*** Begin section ***
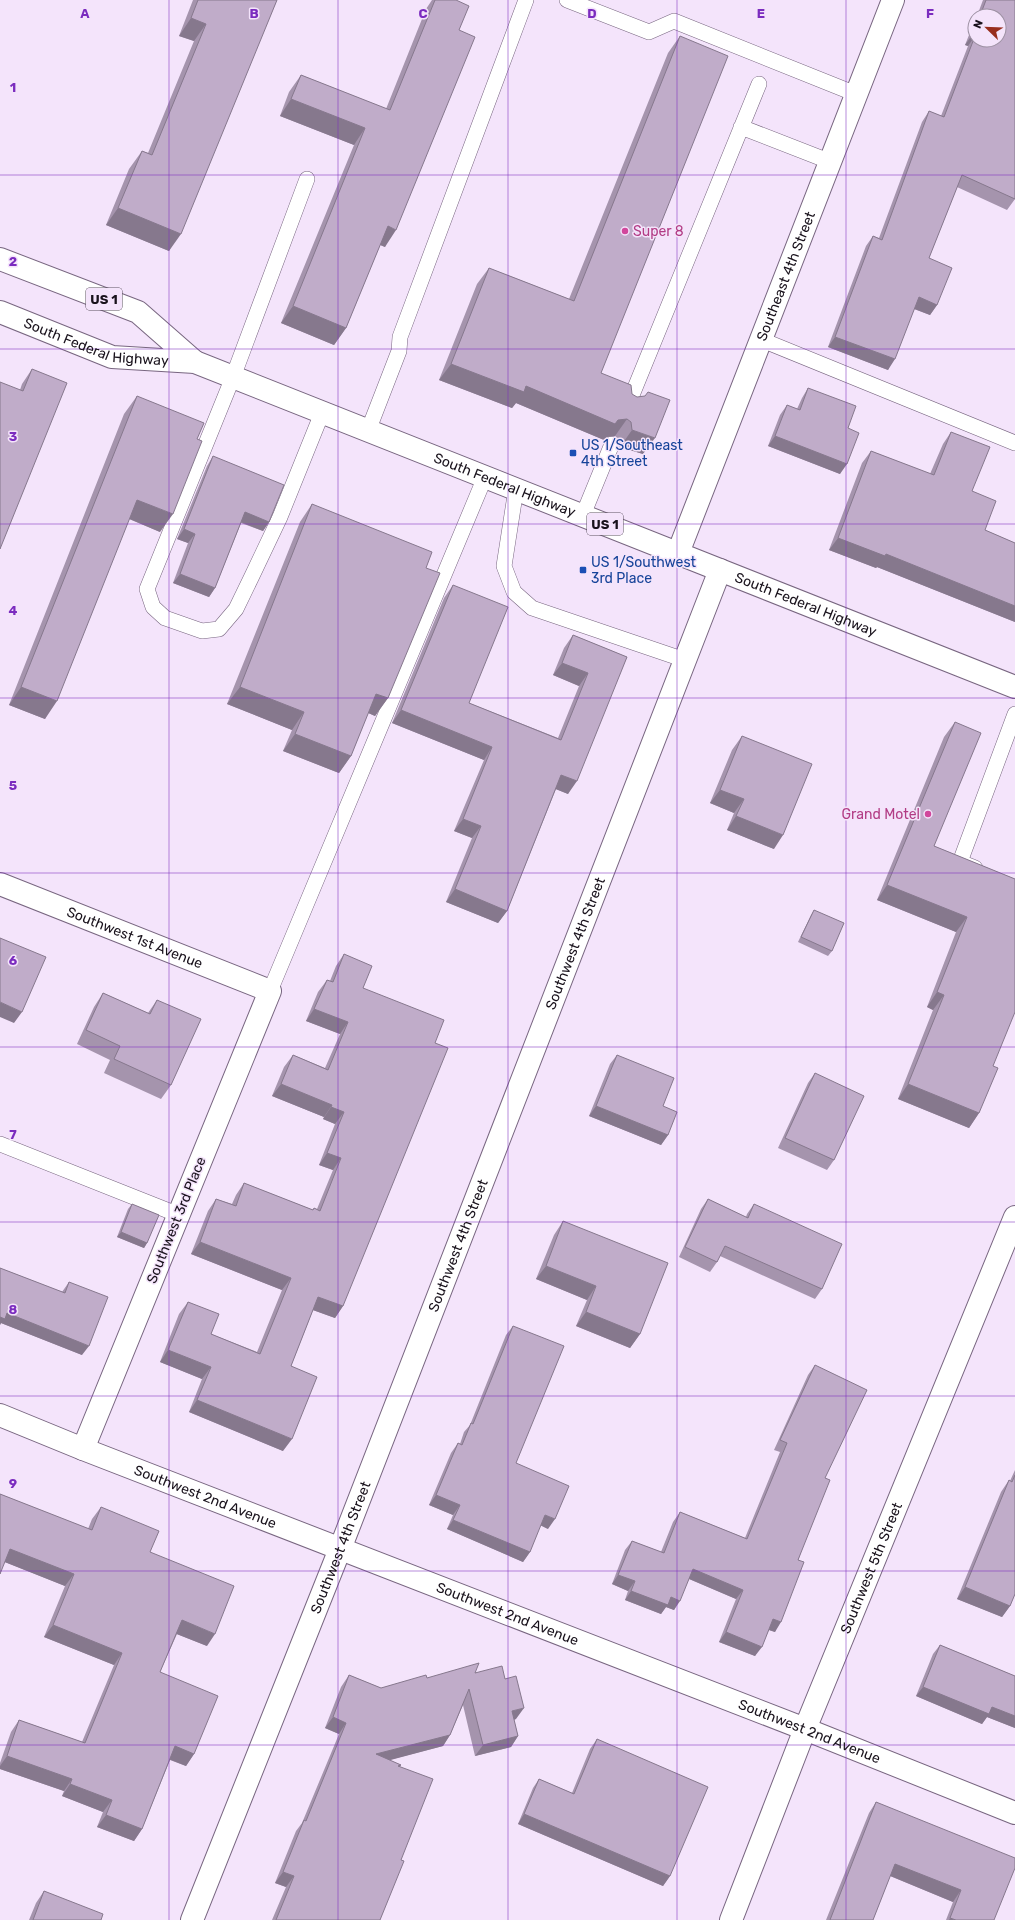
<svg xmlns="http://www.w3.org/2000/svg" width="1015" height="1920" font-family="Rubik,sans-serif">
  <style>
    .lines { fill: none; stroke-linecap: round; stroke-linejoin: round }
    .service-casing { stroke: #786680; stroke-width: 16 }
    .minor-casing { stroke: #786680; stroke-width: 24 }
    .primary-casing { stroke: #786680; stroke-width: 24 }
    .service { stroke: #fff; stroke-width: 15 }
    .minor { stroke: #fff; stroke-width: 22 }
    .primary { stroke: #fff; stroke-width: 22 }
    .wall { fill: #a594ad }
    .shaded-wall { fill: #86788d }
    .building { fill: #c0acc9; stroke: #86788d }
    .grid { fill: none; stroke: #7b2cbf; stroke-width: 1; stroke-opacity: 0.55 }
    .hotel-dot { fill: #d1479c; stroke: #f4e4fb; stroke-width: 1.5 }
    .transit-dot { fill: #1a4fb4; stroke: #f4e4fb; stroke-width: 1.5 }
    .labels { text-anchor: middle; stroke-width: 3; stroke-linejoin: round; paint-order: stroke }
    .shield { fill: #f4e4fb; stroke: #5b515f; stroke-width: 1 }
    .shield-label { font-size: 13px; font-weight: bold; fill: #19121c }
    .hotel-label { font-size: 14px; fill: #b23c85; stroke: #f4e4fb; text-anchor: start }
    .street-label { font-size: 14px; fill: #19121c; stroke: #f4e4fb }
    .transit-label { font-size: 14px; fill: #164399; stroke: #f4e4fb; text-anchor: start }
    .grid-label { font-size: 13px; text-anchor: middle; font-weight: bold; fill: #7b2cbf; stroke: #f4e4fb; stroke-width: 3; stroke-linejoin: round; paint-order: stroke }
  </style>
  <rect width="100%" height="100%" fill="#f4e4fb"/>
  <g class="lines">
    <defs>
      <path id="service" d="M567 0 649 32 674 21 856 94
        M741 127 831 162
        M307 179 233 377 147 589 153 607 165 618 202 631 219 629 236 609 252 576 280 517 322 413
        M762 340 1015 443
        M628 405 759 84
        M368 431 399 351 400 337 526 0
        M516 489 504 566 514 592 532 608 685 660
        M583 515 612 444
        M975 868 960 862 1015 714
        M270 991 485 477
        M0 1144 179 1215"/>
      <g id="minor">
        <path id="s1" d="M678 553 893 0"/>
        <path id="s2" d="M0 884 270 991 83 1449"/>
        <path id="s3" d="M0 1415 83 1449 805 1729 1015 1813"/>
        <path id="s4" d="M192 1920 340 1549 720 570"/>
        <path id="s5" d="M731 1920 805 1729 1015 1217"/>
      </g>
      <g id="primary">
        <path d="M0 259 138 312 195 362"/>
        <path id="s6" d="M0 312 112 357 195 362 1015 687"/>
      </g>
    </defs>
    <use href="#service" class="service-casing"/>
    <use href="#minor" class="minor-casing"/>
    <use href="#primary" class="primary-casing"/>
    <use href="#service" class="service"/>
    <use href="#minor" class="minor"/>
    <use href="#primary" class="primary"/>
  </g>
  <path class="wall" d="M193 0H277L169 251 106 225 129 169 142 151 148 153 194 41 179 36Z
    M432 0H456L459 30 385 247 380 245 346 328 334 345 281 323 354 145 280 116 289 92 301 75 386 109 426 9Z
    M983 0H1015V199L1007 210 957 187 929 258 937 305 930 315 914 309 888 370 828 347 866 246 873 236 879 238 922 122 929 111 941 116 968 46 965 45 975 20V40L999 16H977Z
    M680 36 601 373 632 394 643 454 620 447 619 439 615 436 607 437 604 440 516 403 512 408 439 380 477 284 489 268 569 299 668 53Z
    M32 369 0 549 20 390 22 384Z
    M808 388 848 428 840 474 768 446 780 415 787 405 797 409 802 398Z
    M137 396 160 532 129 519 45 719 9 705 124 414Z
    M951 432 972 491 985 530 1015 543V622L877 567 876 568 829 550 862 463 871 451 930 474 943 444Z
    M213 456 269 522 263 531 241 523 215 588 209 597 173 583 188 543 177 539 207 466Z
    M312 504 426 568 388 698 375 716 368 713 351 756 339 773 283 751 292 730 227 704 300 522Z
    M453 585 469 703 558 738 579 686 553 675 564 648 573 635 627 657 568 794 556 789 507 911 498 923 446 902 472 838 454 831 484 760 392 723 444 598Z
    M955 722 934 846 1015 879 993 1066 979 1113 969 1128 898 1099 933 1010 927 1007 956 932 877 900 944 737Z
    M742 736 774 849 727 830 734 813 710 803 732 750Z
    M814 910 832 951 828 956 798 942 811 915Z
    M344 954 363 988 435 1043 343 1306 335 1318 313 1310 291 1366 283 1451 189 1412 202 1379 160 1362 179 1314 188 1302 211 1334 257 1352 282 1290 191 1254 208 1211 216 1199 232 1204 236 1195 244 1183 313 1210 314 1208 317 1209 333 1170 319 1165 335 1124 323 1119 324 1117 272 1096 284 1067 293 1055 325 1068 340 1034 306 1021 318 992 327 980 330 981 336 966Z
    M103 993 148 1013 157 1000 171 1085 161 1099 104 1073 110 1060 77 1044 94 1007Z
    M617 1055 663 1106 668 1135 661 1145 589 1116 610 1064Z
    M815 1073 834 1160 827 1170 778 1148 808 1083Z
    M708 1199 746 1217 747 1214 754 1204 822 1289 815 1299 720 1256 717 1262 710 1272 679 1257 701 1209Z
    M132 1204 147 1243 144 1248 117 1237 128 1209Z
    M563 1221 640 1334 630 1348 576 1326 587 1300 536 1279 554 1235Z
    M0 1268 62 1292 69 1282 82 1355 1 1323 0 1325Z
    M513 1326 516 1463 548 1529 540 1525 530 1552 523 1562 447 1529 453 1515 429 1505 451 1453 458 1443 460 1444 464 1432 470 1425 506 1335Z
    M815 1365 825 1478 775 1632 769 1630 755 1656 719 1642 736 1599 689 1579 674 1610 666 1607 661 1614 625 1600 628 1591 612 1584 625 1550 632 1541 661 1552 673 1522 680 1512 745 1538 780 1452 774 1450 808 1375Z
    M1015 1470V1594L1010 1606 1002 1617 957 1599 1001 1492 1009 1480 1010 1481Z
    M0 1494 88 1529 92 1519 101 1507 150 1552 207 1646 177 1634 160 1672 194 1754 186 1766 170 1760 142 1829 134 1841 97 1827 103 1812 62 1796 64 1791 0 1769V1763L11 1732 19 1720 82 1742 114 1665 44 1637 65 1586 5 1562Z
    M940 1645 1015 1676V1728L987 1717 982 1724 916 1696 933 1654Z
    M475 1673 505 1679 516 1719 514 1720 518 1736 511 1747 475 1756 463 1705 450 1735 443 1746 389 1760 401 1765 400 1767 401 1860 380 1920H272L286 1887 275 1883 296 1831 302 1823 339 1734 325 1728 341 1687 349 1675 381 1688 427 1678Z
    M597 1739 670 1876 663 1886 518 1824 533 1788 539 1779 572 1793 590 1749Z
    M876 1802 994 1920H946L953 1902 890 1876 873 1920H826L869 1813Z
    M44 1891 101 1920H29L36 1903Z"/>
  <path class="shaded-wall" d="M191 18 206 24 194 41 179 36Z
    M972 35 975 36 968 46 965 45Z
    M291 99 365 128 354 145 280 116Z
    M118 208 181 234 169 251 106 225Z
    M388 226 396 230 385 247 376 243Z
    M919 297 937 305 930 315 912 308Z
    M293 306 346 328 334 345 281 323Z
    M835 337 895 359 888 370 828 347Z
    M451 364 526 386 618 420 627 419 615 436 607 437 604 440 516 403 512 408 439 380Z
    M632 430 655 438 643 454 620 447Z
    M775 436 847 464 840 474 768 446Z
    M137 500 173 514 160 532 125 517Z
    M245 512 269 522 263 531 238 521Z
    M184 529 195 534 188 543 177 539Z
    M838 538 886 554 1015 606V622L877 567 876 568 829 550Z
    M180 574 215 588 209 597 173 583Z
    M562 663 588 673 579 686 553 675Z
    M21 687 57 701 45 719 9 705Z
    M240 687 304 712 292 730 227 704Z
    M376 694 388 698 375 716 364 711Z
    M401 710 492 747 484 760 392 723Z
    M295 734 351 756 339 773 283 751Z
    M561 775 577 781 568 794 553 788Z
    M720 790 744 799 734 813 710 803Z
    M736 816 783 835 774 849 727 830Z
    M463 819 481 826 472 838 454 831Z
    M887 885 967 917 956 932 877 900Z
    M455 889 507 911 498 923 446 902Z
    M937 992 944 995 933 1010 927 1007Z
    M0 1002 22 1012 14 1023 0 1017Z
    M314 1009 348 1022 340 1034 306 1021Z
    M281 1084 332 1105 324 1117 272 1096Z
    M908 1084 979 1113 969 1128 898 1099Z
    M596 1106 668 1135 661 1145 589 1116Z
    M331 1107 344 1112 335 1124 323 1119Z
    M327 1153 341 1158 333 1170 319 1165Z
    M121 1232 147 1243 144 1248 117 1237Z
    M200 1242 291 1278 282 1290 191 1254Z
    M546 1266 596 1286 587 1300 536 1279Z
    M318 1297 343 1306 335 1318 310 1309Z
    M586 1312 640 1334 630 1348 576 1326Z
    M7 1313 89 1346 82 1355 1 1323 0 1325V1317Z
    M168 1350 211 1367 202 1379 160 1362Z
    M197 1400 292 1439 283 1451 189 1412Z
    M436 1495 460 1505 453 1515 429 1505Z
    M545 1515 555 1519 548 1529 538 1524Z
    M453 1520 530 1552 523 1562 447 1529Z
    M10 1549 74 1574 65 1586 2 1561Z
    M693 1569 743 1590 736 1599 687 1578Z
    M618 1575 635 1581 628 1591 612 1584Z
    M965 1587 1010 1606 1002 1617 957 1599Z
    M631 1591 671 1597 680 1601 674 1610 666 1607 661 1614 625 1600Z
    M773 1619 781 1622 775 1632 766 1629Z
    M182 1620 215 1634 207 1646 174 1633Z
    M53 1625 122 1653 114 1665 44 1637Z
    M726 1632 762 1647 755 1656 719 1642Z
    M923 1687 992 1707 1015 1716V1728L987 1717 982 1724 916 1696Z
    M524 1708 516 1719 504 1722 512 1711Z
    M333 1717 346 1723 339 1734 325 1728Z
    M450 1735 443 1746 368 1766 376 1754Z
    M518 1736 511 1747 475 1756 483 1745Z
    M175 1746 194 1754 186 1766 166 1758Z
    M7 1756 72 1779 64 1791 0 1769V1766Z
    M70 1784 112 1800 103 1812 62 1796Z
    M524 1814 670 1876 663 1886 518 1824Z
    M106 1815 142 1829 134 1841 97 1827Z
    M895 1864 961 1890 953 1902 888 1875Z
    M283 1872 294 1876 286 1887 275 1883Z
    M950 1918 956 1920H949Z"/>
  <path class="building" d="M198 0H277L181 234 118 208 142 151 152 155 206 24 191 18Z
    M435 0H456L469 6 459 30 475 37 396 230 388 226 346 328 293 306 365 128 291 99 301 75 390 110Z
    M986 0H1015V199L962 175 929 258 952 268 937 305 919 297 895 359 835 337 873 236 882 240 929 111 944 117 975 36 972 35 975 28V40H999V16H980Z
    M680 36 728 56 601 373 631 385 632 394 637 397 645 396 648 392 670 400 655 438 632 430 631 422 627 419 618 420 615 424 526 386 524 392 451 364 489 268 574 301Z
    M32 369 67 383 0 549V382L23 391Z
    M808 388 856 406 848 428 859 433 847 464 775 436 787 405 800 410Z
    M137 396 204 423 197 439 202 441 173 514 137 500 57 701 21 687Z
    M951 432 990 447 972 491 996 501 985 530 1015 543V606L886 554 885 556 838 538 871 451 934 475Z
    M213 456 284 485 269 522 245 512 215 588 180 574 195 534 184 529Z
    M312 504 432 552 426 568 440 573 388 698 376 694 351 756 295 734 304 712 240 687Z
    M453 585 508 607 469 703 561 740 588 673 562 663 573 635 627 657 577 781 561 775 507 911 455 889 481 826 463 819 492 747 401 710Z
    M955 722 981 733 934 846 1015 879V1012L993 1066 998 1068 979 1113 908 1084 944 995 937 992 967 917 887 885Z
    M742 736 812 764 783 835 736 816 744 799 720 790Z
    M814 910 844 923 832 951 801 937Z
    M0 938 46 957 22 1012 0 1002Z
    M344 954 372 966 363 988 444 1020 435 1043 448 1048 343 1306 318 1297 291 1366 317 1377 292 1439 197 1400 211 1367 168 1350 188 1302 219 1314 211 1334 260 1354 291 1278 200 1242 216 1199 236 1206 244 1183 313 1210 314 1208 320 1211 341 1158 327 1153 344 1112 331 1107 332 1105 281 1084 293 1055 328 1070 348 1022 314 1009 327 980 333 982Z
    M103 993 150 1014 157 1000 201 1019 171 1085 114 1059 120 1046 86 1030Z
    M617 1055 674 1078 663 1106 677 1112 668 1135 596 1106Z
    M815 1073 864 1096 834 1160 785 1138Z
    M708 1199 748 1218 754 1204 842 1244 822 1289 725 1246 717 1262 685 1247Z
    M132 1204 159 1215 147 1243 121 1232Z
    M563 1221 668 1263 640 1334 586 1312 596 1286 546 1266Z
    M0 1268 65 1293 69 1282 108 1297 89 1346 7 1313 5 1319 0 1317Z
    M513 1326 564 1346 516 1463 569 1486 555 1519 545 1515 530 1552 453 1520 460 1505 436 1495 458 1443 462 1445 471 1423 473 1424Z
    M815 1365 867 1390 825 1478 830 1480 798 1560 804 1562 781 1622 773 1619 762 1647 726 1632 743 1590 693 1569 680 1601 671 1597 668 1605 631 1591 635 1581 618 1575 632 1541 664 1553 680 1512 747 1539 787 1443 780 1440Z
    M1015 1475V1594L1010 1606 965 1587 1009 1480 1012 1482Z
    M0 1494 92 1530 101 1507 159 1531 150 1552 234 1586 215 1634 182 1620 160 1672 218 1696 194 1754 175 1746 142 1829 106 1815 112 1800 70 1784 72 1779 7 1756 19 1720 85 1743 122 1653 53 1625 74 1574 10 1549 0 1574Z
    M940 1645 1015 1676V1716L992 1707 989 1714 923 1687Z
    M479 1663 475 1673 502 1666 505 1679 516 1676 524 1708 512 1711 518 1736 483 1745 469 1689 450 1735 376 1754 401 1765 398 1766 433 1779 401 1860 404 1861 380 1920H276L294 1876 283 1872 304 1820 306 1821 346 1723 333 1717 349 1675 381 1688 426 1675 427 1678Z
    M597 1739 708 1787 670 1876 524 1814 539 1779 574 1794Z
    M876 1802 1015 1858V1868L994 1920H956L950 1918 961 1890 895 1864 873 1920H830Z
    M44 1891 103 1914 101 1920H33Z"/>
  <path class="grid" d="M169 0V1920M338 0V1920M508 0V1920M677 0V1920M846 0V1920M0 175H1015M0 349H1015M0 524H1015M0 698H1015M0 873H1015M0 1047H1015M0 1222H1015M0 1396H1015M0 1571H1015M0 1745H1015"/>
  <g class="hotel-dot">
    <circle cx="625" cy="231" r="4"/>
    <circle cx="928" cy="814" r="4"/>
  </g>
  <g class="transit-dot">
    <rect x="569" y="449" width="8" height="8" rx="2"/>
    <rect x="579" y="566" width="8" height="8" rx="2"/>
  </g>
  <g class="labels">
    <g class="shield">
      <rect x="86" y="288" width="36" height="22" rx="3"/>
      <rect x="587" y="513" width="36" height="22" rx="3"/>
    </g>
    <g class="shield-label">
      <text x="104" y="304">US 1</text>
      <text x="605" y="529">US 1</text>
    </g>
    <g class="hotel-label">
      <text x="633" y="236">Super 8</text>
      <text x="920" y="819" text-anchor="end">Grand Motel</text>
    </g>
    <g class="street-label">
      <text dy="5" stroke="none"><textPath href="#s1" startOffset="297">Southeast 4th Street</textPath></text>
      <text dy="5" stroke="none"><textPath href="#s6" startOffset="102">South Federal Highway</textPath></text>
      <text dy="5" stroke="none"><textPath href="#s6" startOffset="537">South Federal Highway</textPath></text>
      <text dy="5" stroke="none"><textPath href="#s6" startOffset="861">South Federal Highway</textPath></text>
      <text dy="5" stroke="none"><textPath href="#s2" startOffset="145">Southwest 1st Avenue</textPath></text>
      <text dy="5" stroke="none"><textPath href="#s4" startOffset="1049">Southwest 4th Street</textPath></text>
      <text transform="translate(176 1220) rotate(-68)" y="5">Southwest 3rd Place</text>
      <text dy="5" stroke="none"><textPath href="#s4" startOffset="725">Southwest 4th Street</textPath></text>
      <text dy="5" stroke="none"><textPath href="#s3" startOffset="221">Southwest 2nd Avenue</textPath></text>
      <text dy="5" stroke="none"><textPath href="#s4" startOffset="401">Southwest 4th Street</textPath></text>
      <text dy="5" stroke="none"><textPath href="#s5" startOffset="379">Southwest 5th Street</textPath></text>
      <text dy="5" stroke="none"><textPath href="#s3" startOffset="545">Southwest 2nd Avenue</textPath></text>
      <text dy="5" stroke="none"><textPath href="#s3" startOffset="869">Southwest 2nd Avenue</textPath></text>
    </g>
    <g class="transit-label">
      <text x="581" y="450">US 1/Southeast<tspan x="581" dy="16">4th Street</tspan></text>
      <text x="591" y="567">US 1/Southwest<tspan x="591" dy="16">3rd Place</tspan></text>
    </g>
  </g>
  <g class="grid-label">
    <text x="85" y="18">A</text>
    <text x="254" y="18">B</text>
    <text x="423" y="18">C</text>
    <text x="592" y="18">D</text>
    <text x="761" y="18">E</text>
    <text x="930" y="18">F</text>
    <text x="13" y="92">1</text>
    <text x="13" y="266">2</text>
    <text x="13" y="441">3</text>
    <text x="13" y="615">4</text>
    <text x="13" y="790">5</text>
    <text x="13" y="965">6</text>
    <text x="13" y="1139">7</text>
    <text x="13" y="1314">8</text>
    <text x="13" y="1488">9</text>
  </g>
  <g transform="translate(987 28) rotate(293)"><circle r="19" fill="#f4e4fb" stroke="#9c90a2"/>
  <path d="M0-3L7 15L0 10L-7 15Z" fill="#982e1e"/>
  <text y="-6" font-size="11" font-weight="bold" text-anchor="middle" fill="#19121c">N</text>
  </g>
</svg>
*** End section ***
- [Task description]:
Look over the listing above and copy each line that contains "lines".

- [Problem solution]:
    .lines { fill: none; stroke-linecap: round; stroke-linejoin: round }
  <g class="lines">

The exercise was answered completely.